# Did you have an orgasm when you concieved?



## xsadiex

I was reading that the use of the female orgasm is to suck the sperm into the cervix....so I thought we could do a poll, did you orgasm when you conceived?


----------



## mumtobe01

I voted 'Yes'
It was not actually 'during' sex but shortly after hubby expelled his men :lol:


----------



## stucknthecity

Hehe when we were seriously trying we made sure to "pull the trigger" at the same time! Hard work but amazing results lol!!!


----------



## tink28

yes, after sex. ive heard thats the best way to do it as thats when u need the "sucking" action rather than during. worked for me!


----------



## xsadiex

Oh right, interesting stuff. What if you cannot orgasm? Is it a lot less likely you'll conceive?


----------



## tink28

i dont think its absolutely essential to conceive, im sure plenty of women dont


----------



## Weeplin

Yes :D


----------



## NewMummyx

yes, maybe that was why i was pregnant within a week :happydance:


----------



## Lawhra

I didn't. I only have twice during our whole relationship! (I struggle to, it can be very frustrating!). So that is proof enough you do not need to to conceive :D


----------



## GersPrincess

Oh yes. Literally right after hubby did!

◆ **Material shown**:
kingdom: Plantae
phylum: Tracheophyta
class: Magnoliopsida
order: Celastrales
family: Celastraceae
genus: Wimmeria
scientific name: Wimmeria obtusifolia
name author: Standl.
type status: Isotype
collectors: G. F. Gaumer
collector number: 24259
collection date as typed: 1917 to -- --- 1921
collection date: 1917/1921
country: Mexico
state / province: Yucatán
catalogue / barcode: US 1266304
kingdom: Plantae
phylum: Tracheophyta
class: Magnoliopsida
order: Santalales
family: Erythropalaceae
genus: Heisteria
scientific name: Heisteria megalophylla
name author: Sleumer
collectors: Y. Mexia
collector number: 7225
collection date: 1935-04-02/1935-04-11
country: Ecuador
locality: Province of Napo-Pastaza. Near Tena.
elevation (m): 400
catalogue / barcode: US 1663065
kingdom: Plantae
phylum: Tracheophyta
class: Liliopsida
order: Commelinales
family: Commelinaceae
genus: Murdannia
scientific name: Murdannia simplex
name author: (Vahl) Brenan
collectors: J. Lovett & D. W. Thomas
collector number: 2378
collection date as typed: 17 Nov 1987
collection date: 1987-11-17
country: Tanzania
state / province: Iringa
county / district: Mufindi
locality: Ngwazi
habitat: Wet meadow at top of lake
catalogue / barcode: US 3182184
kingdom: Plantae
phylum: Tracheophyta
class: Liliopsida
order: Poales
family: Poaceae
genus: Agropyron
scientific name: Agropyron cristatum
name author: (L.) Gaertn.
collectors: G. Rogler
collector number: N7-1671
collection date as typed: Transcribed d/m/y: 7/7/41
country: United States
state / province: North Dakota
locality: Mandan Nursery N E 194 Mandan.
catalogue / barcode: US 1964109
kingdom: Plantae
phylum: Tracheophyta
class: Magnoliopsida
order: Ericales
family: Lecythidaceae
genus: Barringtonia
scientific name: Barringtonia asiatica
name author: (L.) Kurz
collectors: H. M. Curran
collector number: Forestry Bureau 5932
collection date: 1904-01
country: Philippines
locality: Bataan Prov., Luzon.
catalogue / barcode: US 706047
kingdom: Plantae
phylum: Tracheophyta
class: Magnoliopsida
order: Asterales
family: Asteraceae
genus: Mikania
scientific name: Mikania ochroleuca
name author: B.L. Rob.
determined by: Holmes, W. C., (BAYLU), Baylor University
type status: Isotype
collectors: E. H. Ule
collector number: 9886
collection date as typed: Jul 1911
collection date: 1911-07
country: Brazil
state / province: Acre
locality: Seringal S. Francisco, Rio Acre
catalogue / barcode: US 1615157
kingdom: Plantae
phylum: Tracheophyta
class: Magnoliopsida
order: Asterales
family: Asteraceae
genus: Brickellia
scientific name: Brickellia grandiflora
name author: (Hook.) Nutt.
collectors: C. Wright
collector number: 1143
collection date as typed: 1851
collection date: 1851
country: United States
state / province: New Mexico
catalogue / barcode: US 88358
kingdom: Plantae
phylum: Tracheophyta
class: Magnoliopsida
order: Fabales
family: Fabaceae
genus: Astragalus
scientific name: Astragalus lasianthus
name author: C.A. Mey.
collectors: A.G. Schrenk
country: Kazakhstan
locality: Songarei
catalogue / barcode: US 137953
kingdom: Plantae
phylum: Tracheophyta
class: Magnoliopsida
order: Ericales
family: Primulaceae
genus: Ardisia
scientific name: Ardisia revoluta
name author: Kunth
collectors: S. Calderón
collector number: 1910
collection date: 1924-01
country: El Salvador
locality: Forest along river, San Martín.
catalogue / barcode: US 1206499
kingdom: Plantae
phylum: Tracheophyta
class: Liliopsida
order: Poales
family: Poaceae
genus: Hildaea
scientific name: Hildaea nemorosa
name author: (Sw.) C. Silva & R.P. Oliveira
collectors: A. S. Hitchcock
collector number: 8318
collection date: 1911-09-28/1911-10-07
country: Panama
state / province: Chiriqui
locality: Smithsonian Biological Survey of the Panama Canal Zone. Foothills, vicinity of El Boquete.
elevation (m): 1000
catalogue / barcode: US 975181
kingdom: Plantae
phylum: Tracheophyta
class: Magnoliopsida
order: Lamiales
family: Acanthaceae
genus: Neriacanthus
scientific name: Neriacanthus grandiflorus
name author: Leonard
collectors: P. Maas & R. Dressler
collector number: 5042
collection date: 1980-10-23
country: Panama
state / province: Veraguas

◆ **Complete the following**:
**1.** Reproduce the part of the forum thread that opens with the words containing "I didn't. I" and closes with "after hubby did!".
**2.** Answer these questions from the forum thread.
(a) In the opening post, what purpose does the writer say the female orgasm serves?
(b) How many times does Lawhra say she has had an orgasm during the whole relationship?
(c) How soon does NewMummyx say she became pregnant?
The entries have nothing to do with the forum thread.

◆ **Answers in order**:
**1.**
I didn't. I only have twice during our whole relationship! (I struggle to, it can be very frustrating!). So that is proof enough you do not need to to conceive :D


----------



## GersPrincess

Oh yes. Literally right after hubby did!

**2.**
(a) To suck the sperm into the cervix.
(b) Twice.
(c) Within a week.